A major obstacle to successful islet transplantation for both type 1 and 2 diabetes is an inadequate supply of insulin-producing tissue. This need for transplantable human islets has stimulated efforts to expand existing pancreatic islets and/or grow new ones. To test the hypothesis that human adult duct tissue could be expanded and differentiated in vitro to form islet cells, digested pancreatic tissue that is normally discarded from eight human islet isolations was cultured under conditions that allowed expansion of the ductal cells as a monolayer whereupon the cells were overlaid with a thin layer of Matrigel. With this manipulation, the monolayer of epithelial cells formed three-dimensional structures of ductal cysts from which 50-to 150- micrometer diameter islet-like clusters of pancreatic endocrine cells budded. Over 3-4 weeks culture the insulin content per flask increased 10- to 15-fold as the DNA content increased up to 7-fold. The cultivated human islet buds were shown by immunofluorescence to consist of cytokeratin 19-positive duct cells and hormone-positive islet cells. Double staining of insulin and non-beta cell hormones in occasional cells indicated immature cells still in the process of differentiation. Insulin secretion studies were done over 24 h in culture. Compared with their basal secretion at 5 mM glucose, cysts/cultivated human islet buds exposed to stimulatory 20 mM glucose had a 2.3-fold increase in secreted insulin. Thus, duct tissue from human pancreas can be expanded in culture and then be directed to differentiate into glucose responsive islet tissue in vitro. This approach may provide a potential new source of pancreatic islet cells for transplantation.

Figure 1

(A) The adherent cells are primarily epithelial cells, immunostained for pan-cytokeratin (FITC green); staining for pan-cytokeratin and cytokeratin 19 were similar. Insulin-positive cells (Texas red) are scattered and infrequent. (B and C) Double staining of insulin (red) and transcription factor IPF-1 (FITC, green). Besides insulin-producing β cells, many duct cells express this transcription factor, both in the nucleus and in the cytoplasm. In B a number of cells express IPF-1 in the nucleus and/or cytoplasm without insulin staining; the field has the same density of cells as A. In addition, as in C, scattered clumps of cells had cytoplasmic IPF-1 staining with little nuclear staining and no insulin staining. Both A and B are 7-day cultured tissue of pancreas H99–12 pellet, whereas C is 7-day cultured tissue of pancreas H99–10 middle layer. (Magnification bars = 50 μm.)

Figure 2

(A) After ducts were overlaid with matrix, three-dimensional structures of ductal cysts with protruding buds of islet tissue (CHIBs) were observed rising from the monolayer lawn of cells. (B and C) There are variable numbers of dithizone-stained β cells in these harvested cycts/CHIBs; many of the structures are solely cysts whereas other have 50- to 150-μm islet buds. (D) The structure of budding islet cells from a cyst is seen in this toluidine blue 1-μm section. (Magnification bar = 500 μm in B, 100 μm in C, and 50 μm in D.)

Figure 3

Double immunostained sections of CHIBs. (A) Cytokeratin 19 (FITC, green)-positive duct cells make up most of this CHIB with insulin-positive cells (Texas red) in several islet buds. Another CHIB shown with cell positive for insulin (red in B and D) and for the non-β cell hormones (glucagon, somatostatin, and pancreatic polypeptide) (green in C and D); D is the overlay of these red and green images.
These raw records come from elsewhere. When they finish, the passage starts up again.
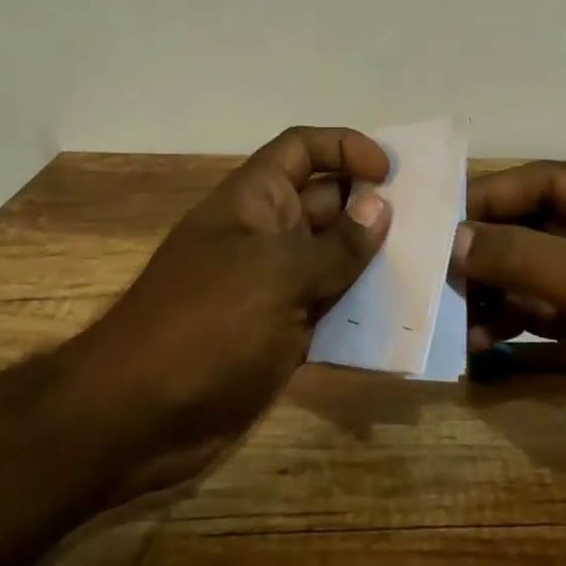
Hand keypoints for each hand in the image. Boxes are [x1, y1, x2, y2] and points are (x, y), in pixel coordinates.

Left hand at [64, 126, 391, 496]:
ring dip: (374, 260)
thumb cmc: (205, 325)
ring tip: (427, 265)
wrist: (136, 418)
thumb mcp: (276, 275)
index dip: (344, 147)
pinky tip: (400, 317)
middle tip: (428, 222)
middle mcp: (266, 234)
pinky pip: (330, 306)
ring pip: (334, 257)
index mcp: (255, 201)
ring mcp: (274, 285)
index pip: (301, 149)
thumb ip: (335, 244)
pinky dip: (361, 308)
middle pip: (327, 202)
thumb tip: (380, 208)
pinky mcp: (282, 332)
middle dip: (373, 207)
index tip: (389, 172)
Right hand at [457, 162, 565, 503]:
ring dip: (493, 289)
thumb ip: (529, 258)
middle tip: (433, 267)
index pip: (548, 181)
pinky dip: (510, 321)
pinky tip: (477, 340)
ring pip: (531, 270)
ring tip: (450, 310)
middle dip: (487, 248)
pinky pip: (540, 310)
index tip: (438, 217)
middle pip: (534, 225)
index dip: (493, 196)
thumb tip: (455, 239)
There are a few cells that coexpress both β and non-β cell hormones (yellow in D), indicating that some of the cells are immature and still in differentiation. (Magnification bar = 50 μm.)

Figure 4

By ultrastructural analysis of CHIBs, mature and immature phenotypes could be seen. The duct cells (D), with characteristic short stubby microville and apical junctional complexes, line the lumen of a cyst. Adjacent to the ductal epithelium is a row of unidentifiable cells (U) that do not have characteristic granules of islet endocrine cells. β, α, and δ cells are identified by their granules. (Magnification bar = 2 μm.)

Figure 5

The cysts/CHIBs are responsive to glucose in vitro secretion studies. Forty cysts/CHIBs were incubated in six replicates from each of two groups for three pancreases. After an initial 4-h preincubation, each sample was incubated for 24 h in RPMI with 5 mM glucose for basal secretion determination. The media were replaced with either fresh media with 5 mM (hatched bars) or 20 mM (solid bars) glucose for an additional 24 h. Insulin secretion over the 24-h period was expressed as percent of the same tube at basal. Parallel experiments with middle layer tissue from two flasks of pancreas H99–19 and of H99–25 and one flask from H99–24 are shown. Insulin content was not determined.